Барнаба устало обернулся и увидел, что в нескольких шагах от него между трупов сидит молодая женщина. Напротив нее стояла, жестикулируя, какая-то старуха с угрожающе поднятым кулаком. Молодая женщина сидела над воином с длинными черными волосами, голова которого была вывернута под неестественным углом. Мертвый был обнажен. Его обобрали. Должно быть, когда-то он был важным человеком, потому что мародеры не оставили ему ни набедренной повязки, ни сандалий. Может быть, сатрап? Или лейб-гвардеец одного из бессмертных? Он был статным мужчиной. Совсем не таким, как девушка, которая жадно склонялась над ним. Лицо ее было покрыто красными нарывами. Рот был открыт. Один глаз опух, второй сверкал черным в бледном утреннем свете.
— Увидеть что-то еще не означает завладеть им, — ответила она и подняла кинжал, острие которого сверкнуло серебристым светом. Железный нож. Должно быть, оружие стоило целое состояние, несмотря на то что лувийцы принесли на поле боя много железа.
— Иди к своим мужчинам, девочка. Подари им улыбку, и золото с поля битвы потечет в твой кошель, и тебе даже наклоняться не придется. И оставь мне то, что принадлежит мне! — Старуха требовательно протянула правую руку. С плеч ее спадал оборванный плащ. Он скрывал короткий нож, который она держала в левой руке.

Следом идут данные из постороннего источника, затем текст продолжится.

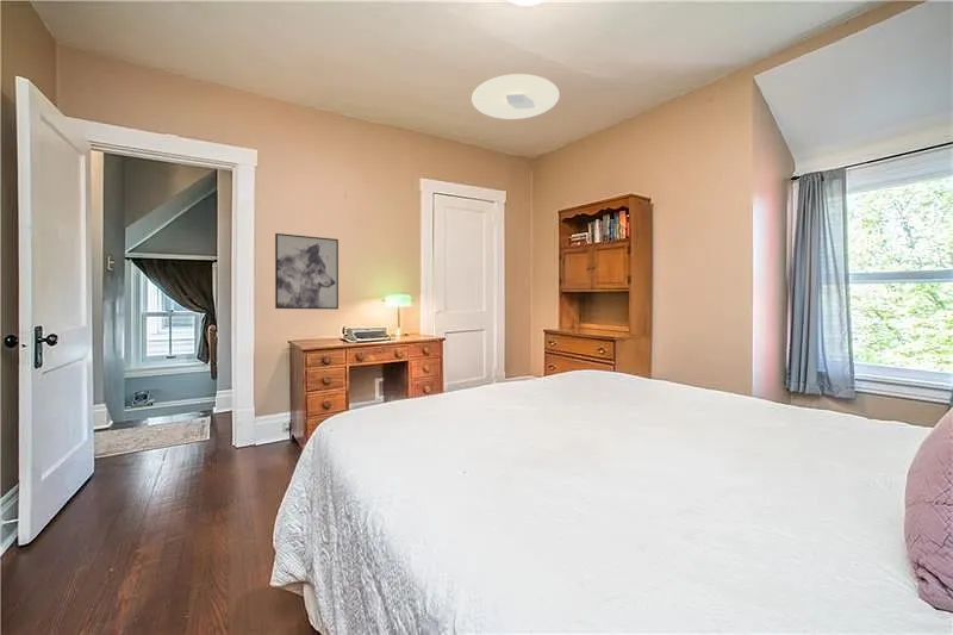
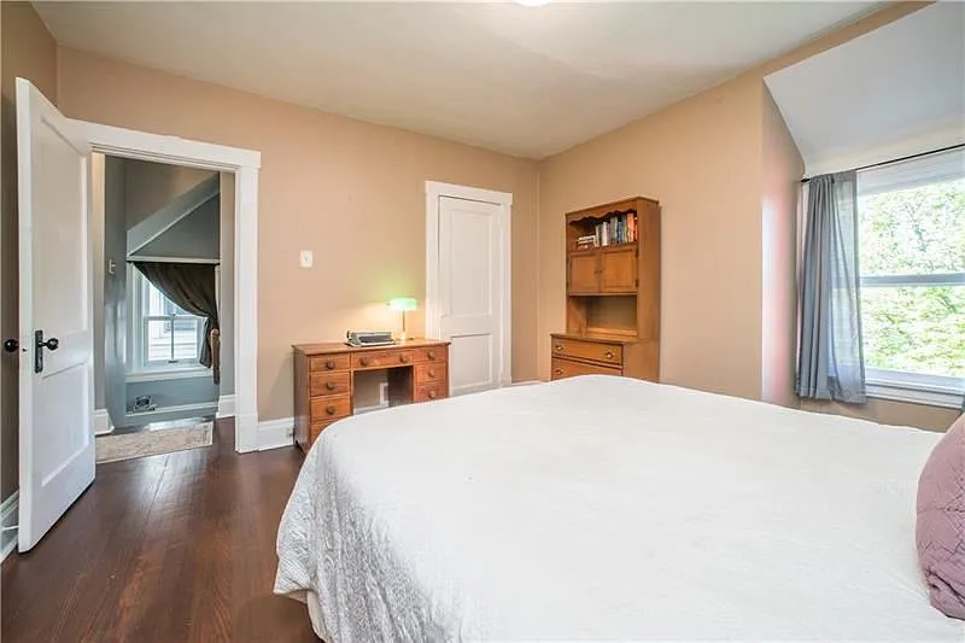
- ceiling light [471,73,561,120]
- wall art [274,232,340,310]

— Не делай этого! — взволнованно крикнул Барнаба. — Сегодня пролилось достаточно крови.
Старая кошелка злобно уставилась на него.
— Я знаю, чего от нее ждать, — ледяным тоном произнесла та, что помоложе, и подняла железный клинок, готовая сражаться за нож.
— Ради всех богов, остановитесь!
— Боги подарили мне этот нож! — прошипела старуха. — Я не откажусь от него из-за какого-то болтуна.
— Ты осмеливаешься противиться слову святого человека! — послышался из прибрежного кустарника чей-то властный голос. И тут из ложбинки поднялась худощавая фигура: Гата, шаман из горного племени. Всклокоченные седые волосы свисали у зовущего духов со впалыми щеками до самых бедер. Обеими руками он сжимал полый посох. Он нужен ему был не в качестве костыля. Несмотря на то что выглядел Гата так, словно за спиной у него было целое столетие, глаза его излучали просто непреодолимую силу. Говорили, будто одного его взгляда достаточно, чтобы навязать свою волю другим.
— Я Гата, хранитель этих гор, рожденных из земли! — Западный горизонт за спиной шамана все еще был угольно-черным. Первым лучам зари над восточными горами не хватало силы, чтобы разогнать темноту. — Сквозь меня течет неукротимая сила этой земли. Вы родились не здесь, но даже вы можете почувствовать ее, — произнес он громовым голосом. — Эти мертвые принадлежат мне. Они будут прахом моего праха, ибо я — Гарагум.